Daniel DePetris

Russian sanctions are futile

During the 2020 presidential campaign, Joe Biden promised to approach Russia and its irascible President Vladimir Putin with a new sense of toughness and purpose. Now calling the shots in the White House, President Biden appears to have made good on that promise — at least symbolically.

On Tuesday, the Biden administration announced several sets of sanctions against Moscow for last summer’s attempted assassination of the Russian activist Alexei Navalny, a plot that involved the Soviet-era nerve agent Novichok. The sanctions, taken in concert with the European Union’s own measures, included asset freezes and travel bans on seven Russian officials deemed responsible for the poisoning, imprisonment, and prosecution of Navalny. The US State Department also placed six Russian organisations on a sanctions list which would punish any foreign entity that engages with them.

By the administration’s own words, the purpose of the designations is to send Russia a message that trying to assassinate and jail dissidents within its own borders will not be tolerated. That message, however, is likely to be as quickly dismissed by the Kremlin as every other missive Washington has sent since at least 2014, when Russia annexed the Crimean peninsula and instigated a pro-Russian rebellion in Eastern Ukraine.
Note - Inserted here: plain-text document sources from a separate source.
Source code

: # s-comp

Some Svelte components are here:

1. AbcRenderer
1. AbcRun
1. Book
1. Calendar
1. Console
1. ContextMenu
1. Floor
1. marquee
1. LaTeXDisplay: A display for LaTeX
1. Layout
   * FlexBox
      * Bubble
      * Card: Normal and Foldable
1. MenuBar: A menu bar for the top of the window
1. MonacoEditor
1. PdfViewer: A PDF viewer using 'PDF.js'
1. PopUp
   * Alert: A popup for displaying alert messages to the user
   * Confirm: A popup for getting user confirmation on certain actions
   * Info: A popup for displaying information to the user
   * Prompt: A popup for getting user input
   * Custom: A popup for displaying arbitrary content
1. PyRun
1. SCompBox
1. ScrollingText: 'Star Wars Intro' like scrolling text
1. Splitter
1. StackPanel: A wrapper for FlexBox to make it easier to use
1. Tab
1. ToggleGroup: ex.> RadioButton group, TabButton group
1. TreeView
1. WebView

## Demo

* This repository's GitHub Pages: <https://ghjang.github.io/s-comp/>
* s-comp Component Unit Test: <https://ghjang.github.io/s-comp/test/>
The question is not whether the latest sanctions on Moscow are morally justified, but rather whether they will make any difference in how Russia behaves.

Economic pain is something the Russian government can deal with; challenges to its authority, it can’t

The short answer: almost certainly not.

For the US and the European Union, economic sanctions can be a powerful tool to wield against adversaries for a variety of malignant conduct, whether it be cyberattacks and human rights abuses or violations of sovereignty. With a combined $37 trillion (£26 trillion) between them, the US and EU hold approximately 42 per cent of the world’s wealth. For individuals and companies seeking to trade with Americans and Europeans, getting cut off from the US financial system is about as calamitous to ones wallet as cutting oxygen is to the human body.

But there is a substantial difference between imposing one’s will on a lonely CEO and pressuring an entire country to change the way it operates. US and EU officials frequently reach for the sanctions option because it’s seen as easy and relatively painless: slap some financial punishments on the bad guys, the thinking goes, and you can demonstrate seriousness to constituents and pretend the problem is solved.

Unfortunately, reality says otherwise. The Russians are no strangers to US and EU sanctions. According to the Center for a New American Security, the United States has imposed 742 designations on Russia under a number of different authorities over the last decade. President Trump, who was often portrayed as insufficiently tough on Moscow, placed 273 designations on Russian-linked entities. Nearly half of those were in response to Moscow’s military involvement in Ukraine. Russia is now the second-most sanctioned country by the US, surpassed only by Iran.

And yet despite all of this activity, Moscow’s conduct is largely unchanged. If anything, Russian foreign policy is more aggressive today than it was in 2014. Russian troops remain in Eastern Ukraine, ensuring the separatists fighting Kiev are still standing. 

Russian activity in cyberspace is at a fevered pace, as revealed in the intricate nine month long SolarWinds operation. Previous sanctions levied against Russia in retaliation for the attempted poisoning of Russian-turned-British spy Sergei Skripal failed to deter the same Russian intelligence service from using the same type of weapon against Navalny two years later.

If it’s hard to move Russia in a more constructive direction on foreign policy, it’s silly to think the US and EU can move Russia on what it regards as its own internal affairs. Beating demonstrators in the streets, arresting over 10,000 Russian citizens in dozens of cities for protesting, sticking some of them in unsanitary jail cells and throwing Navalny is prison on absurd charges leave those of us in the West with a nasty taste in our mouths. But there appears to be little our governments can do to stop it. Why? Because for the Kremlin, maintaining a grip on power and marginalising (or eliminating) political rivals is perhaps the Moscow elite’s top priority. Indeed, it’s a matter of self-preservation. Economic pain is something the Russian government can deal with; challenges to its authority, it can’t.

Simply put: if Washington and Brussels think more blacklistings are going to spring Navalny from a two-and-a-half year sentence in a penal colony or somehow turn Putin into a born-again democrat, think again. Nations don’t back down very easily — especially when fundamental national interests are at stake.